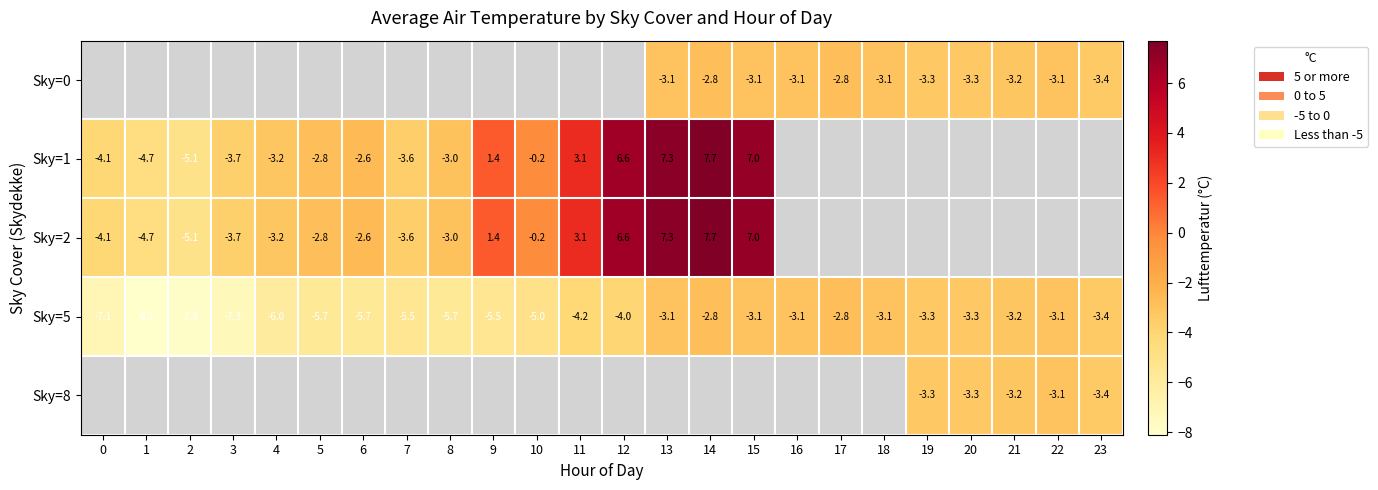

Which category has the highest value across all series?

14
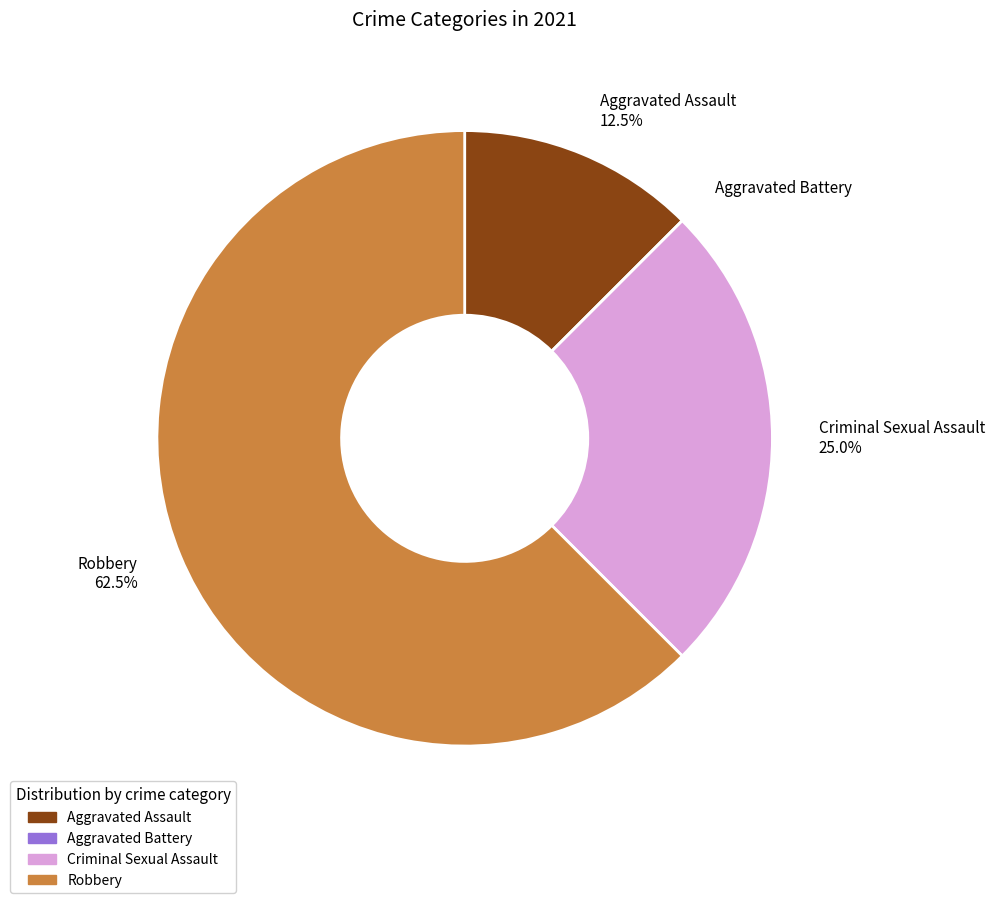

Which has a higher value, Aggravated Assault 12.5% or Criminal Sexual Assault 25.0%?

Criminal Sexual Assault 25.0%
---
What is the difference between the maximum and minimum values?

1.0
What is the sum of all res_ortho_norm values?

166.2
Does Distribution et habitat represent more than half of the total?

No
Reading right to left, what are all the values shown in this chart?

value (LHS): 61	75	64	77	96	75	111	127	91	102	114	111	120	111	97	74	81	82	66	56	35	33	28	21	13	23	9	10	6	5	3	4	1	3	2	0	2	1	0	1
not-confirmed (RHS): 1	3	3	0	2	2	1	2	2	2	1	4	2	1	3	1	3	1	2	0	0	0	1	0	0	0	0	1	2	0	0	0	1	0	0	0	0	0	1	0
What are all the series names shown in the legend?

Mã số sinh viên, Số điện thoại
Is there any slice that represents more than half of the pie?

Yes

- AUFGABE
Schreib aus der Auflistung oben die Zeilen Wort für Wort ab. Fang bei der Zeile an, in der „What is the difference“ steht, und hör nach der Zeile mit „Reading right to“ auf.

- ERGEBNIS
What is the difference between the maximum and minimum values?

1.0
What is the sum of all res_ortho_norm values?

166.2
Does Distribution et habitat represent more than half of the total?

No
Reading right to left, what are all the values shown in this chart?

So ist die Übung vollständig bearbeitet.